In these studies, the usual result is that in animals with intact bony labyrinths, afferent neurons (either regular or irregular) from semicircular canals are not activated or only weakly activated by very intense stimulus levels of 500 Hz BCV and ACS (18, 27, 28). However, there are drastic changes in neural response after a small hole is made in the bony wall of the semicircular canal (even just 0.1 mm diameter in the case of the guinea pig). This opening, called a dehiscence or a semicircular canal dehiscence (SCD) results in a previously unresponsive irregular canal afferent being activated by sound and vibration at low stimulus levels (32, 33). The evidence is that the SCD decreases the impedance of the labyrinth and so, it is argued, acts to increase the fluid displacement sufficiently to deflect the receptors.
More recently, it has been found that even in animals with intact bony labyrinths, irregular canal afferents can be activated by very low-frequency BCV and indeed phase lock to 100 Hz BCV (17). However, the response of these irregular canal afferents declines with increasing BCV frequency, and so these irregular canal afferents are not activated at 500 Hz BCV even at high stimulus levels (17, 34, 35). In light of this evidence, we conclude 500 Hz BCV is a selective stimulus for irregular otolithic neurons. It is probable that this activation of canal afferents by such low-frequency BCV is the neural mechanism responsible for the clinical test of vestibular function—skull vibration-induced nystagmus (35, 36).
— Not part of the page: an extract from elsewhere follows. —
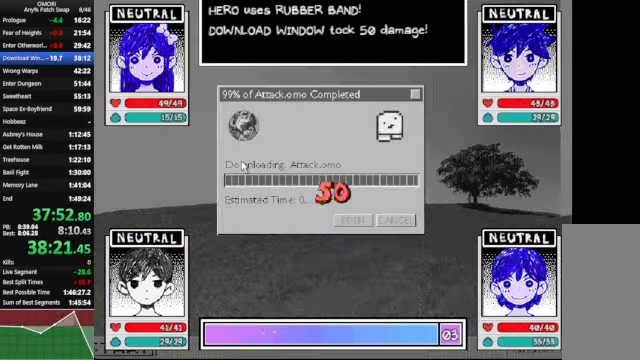
{"keys": ["z"], "events": []}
How can vestibular receptors and irregular otolithic afferents respond to such very high frequencies? Textbook schematic diagrams of the cristae and otolithic maculae give the impression that each vestibular sense organ is a uniform structure with receptor hair cells of similar height. It is now clear that is the very opposite of what is the case. Each macula and each crista shows complex anatomical differentiation across the surface. The receptor types are differentially distributed with predominantly type I receptors at the striola (37). The extrastriolar receptors appear to be more tightly tethered to the otoconial membrane (38) than are the striolar receptors. Receptors across the maculae (and cristae) are not of uniform height: at the striola of the maculae and at the crest of the cristae, the receptor hair bundles are shorter (and stiffer) than in the extrastriolar areas. Remarkably, this height difference can even be seen in Hunter-Duvar’s scanning electron micrograph of the whole utricular macula of the chinchilla (39). Morphological evidence shows apparently looser tethering of the hair bundles of striolar receptors to the overlying otolithic membrane in comparison with comparable receptors in the periphery of the macula (extrastriolar receptors) (38–44).
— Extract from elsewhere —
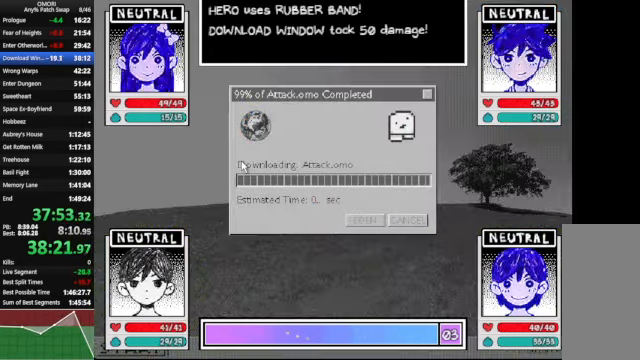
{"keys": [], "events": [[400, "z", "up"]]}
Most models of otolithic stimulation model displacement of the gelatinous otoconial membrane with otoconia adherent to its upper surface in response to linear acceleration stimulation, e.g., Ref. (45, 46). In such models, frequencies in the kilohertz range are beyond the upper mechanical cutoff of the system. Nevertheless, it is clear from the neural recordings that action potentials in individual neurons do respond and are phase locked to a narrow band of phases for stimulus frequencies even as high as 3,000 Hz (Figure 3). Phase locking of irregular vestibular afferents shows that every single cycle of the stimulus waveform is the adequate stimulus for the receptor–afferent complex. For this to happen at kilohertz frequencies, the receptor membrane and calyx membrane must have extremely fast dynamics, and indeed, the very fast dynamics of vestibular type I receptors and calyx membranes have been shown beautifully by the studies of Songer and Eatock (47). They used intracellular recording of receptor and calyx potentials in response to mechanical displacement of the hair bundle at very high frequencies and demonstrated the very fast membrane and synaptic dynamics of type I vestibular receptors and calyx afferents.
In light of this phase locking up to such high frequencies, we have suggested that the hair bundles of the striolar otolithic receptors are deflected by each cycle of fluid displacement caused by the stapes pumping into the fluid-filled inner ear (33). This fluid displacement is small but vestibular receptors have great sensitivity: the maximum sensitivity of the hair bundles of vestibular receptors is around 0.40° of cilia deflection, similar to the value for cochlear receptors (0.39°) (48), caused by just a few nanometers of fluid displacement.
We (33) have put forward the following account. Striola receptors are predominantly amphora-shaped type I receptors (37) and have short stiff hair bundles (44, 49), apparently loosely attached to the overlying otolithic membrane (38). This fluid motion within the fluid-filled hole in the gel-filament layer of the otolithic membrane produces a drag force on the hair bundle, causing it to deflect. The fluid environment is so viscously dominated (Reynold’s Numbers of 10−3 to 10−2) that bundles move instantaneously with any fluid movement. In other words, this coupling of fluid motion to hair bundle is so strong that the hair bundle displacement follows the fluid displacement almost exactly (17). Thus, fluid displacement is synonymous with hair bundle displacement.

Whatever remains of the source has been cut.